Highlights & Insights¶
- The concept of RLVR as a general post-training paradigm is highly forward-looking: it is not limited to reasoning models but can be extended to any generative model with verifiable metrics.
- The paper draws an insightful analogy between world models and reasoning models: both benefit from transitioning away from surrogate objectives toward task-aligned direct optimization.
- The compressed tokenizer from iVideoGPT addresses the sequence length explosion problem in video modality, making GRPO feasible for video world models.
- The Real2Sim policy evaluation experiments demonstrate practical applicability.
Limitations & Future Work¶
- RLVR training typically converges within a few hundred steps, with performance ceilings bounded by the capacity of the base model.
- Test-time scaling has an upper bound: the base model can catch up to RLVR as \(N\) increases.
- Current video world models are trained on specific datasets; out-of-distribution generalization has not been validated.

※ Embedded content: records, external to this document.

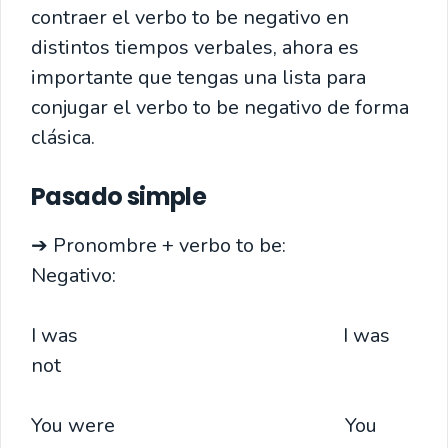
contraer el verbo to be negativo en
distintos tiempos verbales, ahora es
importante que tengas una lista para
conjugar el verbo to be negativo de forma
clásica.
Pasado simple
➔ Pronombre + verbo to be:
Negativo:
I was I was
not
You were You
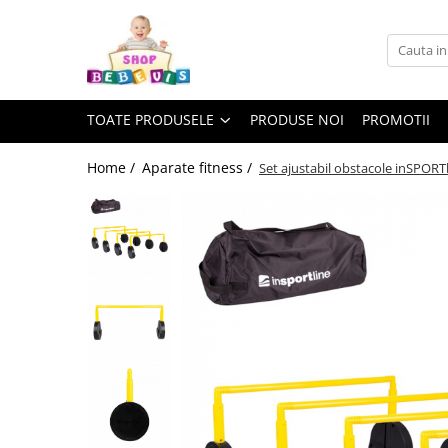
Toate Produsele
Carucioare copii
TOATE PRODUSELE
PRODUSE NOI
PROMOTII
Carucioare copii sport
Carucioare copii 2in1
Home /
Aparate fitness /
Set ajustabil obstacole inSPORT
Carucioare copii 3in1
Carucioare gemeni
Accesorii carucioare copii
Genti mamici
Huse ploaie si antiinsecte
Saci si invelitoare
Adaptoare
Umbrele carucioare
Accesorii diverse carucioare
Landouri pentru bebelusi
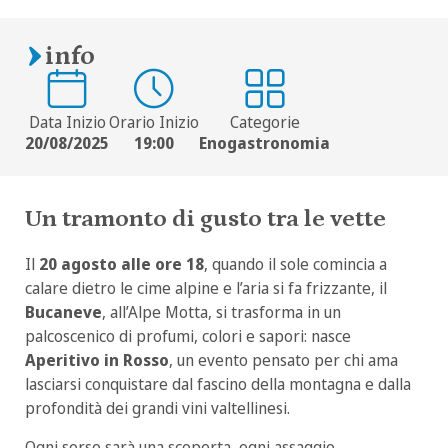
info
Data Inizio
Orario Inizio
Categorie
20/08/2025
19:00
Enogastronomia
Un tramonto di gusto tra le vette
Il
20 agosto alle ore 18
, quando il sole comincia a
calare dietro le cime alpine e l’aria si fa frizzante, il
Bucaneve
,
all’Alpe Motta, si trasforma in un
palcoscenico di profumi, colori e sapori: nasce
Aperitivo in Rosso
, un evento pensato per chi ama
lasciarsi conquistare dal fascino della montagna e dalla
profondità dei grandi vini valtellinesi.
Ogni sorso sarà una scoperta, ogni assaggio,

- Reward design relies on conventional visual metrics (MSE/LPIPS) and does not incorporate physical constraints or temporal consistency regularization.
Related Work & Insights¶
- The work shares a conceptual lineage with DeepSeek-R1's RLVR approach, while extending it to the generative modeling domain.
- It is complementary to works on fine-tuning diffusion models via DPO/RLHF; RLVR's advantage lies in eliminating the need for a learned reward model.
- The proposed framework offers a viable post-training paradigm for future general-purpose world models such as Cosmos.
Rating¶
- Novelty: ⭐⭐⭐⭐⭐ First to extend RLVR from reasoning models to world models, validated across language and video modalities; conceptually novel and potentially impactful.
- Experimental Thoroughness: ⭐⭐⭐⭐ Covers diverse scenarios including text games, web navigation, and robotic manipulation with thorough ablations; lacks experiments on larger-scale base models.
- Writing Quality: ⭐⭐⭐⭐⭐ Well-structured paper with precise motivation articulation and excellent figure design.
- Value: ⭐⭐⭐⭐⭐ The proposed general paradigm can be broadly applied to post-training optimization of various generative models.